A fare chiarezza sulle questioni tecniche ci pensa Antonio Amato, team manager all’esordio nella vita dirigenziale. L’ex calciatore dell’Arzanese e arzanese doc, infatti, è alla prima esperienza al di là della panchina e del campo da gioco, ma ha già le idee ben chiare.
“Per quel che riguarda il calciomercato siamo già al lavoro -confessa ai nostri microfoni Antonio Amato– C’è il direttore Giulio Zampini che sa chi prendere. Per quel che riguarda l’allenatore si aspetta l’annuncio di oggi. Intanto posso dire che abbiamo chiare le idee su che tipo di progettazione fare. Non siamo una rivale dell’Arzanese, ma siamo una nuova società. Vogliamo pensare in grande e già quest’anno proveremo a vincere il campionato, se non ce la faremo, ci proveremo l’anno prossimo. Questo vuol dire che costruiremo una grande squadra, Zampini è esperto della categoria, sa quindi come muoversi. Inizieremo subito anche la preparazione per farci trovare pronti ad inizio stagione”.
Questione stadio ancora un’incognita: “Il nostro sogno sarebbe tornare a giocare al Sabatino De Rosa, ma questo non dipende da noi. Lo stadio è inagibile, quindi, non dipende da noi, come detto. Sicuramente noi stiamo lavorando per trovare una casa e posso dire che sarà uno dei campi più belli di queste categorie. Per il futuro, come detto siamo legati all’inagibilità del De Rosa, ma ovviamente il nostro obiettivo è un progetto a lungo termine”.

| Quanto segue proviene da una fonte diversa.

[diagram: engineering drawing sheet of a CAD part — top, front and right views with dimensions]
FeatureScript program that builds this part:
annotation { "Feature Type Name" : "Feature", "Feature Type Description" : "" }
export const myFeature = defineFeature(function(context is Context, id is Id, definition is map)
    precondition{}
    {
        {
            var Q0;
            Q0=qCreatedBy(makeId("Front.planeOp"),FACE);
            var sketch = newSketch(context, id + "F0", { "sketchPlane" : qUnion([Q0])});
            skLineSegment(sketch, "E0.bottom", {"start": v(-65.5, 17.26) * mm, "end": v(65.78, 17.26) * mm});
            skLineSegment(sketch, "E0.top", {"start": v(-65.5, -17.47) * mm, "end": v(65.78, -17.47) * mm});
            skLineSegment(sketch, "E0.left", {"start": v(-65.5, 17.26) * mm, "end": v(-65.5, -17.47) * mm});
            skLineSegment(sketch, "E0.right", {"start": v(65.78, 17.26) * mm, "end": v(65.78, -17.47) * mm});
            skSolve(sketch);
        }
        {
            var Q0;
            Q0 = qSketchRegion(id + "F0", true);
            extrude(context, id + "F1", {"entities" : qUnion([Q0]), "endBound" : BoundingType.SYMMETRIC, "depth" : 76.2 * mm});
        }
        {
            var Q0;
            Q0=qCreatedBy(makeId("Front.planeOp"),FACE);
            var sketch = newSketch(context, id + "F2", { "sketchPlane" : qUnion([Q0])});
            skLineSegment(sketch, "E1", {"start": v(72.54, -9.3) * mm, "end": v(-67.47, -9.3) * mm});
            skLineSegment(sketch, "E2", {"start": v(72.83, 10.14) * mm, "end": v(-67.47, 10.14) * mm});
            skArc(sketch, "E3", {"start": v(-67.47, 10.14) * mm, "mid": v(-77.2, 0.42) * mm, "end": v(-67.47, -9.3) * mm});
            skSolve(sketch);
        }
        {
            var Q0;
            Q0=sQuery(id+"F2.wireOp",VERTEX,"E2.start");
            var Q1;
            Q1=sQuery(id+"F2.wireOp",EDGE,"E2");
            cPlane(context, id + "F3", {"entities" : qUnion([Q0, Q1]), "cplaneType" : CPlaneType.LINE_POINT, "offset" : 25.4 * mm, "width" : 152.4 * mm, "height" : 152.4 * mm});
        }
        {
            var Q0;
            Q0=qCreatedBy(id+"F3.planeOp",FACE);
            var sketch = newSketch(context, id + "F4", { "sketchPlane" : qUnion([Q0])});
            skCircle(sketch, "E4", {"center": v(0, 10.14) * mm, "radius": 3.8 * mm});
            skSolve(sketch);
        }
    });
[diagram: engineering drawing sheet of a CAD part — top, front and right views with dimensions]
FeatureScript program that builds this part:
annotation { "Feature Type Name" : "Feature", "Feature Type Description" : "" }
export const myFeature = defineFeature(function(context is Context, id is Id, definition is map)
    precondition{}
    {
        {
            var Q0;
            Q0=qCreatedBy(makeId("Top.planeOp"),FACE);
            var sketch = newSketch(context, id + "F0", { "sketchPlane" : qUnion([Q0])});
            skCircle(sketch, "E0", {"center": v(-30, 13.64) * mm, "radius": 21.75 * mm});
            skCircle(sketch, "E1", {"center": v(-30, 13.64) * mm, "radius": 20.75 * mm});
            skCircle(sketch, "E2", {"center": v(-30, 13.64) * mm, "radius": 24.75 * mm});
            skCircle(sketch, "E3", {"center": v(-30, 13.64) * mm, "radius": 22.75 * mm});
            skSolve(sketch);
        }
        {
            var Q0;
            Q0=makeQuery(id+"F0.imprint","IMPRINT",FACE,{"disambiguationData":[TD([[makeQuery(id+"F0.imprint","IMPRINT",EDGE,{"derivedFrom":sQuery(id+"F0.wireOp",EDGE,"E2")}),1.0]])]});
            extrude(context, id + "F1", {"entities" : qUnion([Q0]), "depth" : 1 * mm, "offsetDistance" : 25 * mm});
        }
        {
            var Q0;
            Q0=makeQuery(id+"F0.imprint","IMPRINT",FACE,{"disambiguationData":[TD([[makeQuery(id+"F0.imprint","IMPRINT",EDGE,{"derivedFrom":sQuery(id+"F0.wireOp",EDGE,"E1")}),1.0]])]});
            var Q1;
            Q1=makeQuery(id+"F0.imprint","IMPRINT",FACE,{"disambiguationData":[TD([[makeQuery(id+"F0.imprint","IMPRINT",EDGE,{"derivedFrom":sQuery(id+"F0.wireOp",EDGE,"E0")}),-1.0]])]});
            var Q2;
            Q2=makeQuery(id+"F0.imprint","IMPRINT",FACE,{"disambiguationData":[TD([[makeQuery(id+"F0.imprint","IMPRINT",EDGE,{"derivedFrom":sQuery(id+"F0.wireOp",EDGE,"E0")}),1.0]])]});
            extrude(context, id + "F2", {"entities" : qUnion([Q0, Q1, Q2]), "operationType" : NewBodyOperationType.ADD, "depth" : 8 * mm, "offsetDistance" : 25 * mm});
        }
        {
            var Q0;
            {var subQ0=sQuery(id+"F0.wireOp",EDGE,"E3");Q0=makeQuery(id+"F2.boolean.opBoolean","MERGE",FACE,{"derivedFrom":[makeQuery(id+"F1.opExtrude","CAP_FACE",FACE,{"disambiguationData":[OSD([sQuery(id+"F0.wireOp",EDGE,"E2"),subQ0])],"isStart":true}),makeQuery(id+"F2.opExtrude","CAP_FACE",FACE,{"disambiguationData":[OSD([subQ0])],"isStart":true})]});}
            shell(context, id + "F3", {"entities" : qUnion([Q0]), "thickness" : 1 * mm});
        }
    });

Con la nascita dell’Arzanese Calcio arriva la storia nella città: “Per quel che ricordo ci sono state più squadre ad Arzano oltre all’Arzanese, ma non si sono giocati derby perchè erano in categorie diverse. Quest’anno scriveremo un pezzo di storia perchè giocheremo il primo derby della storia della nostra città”.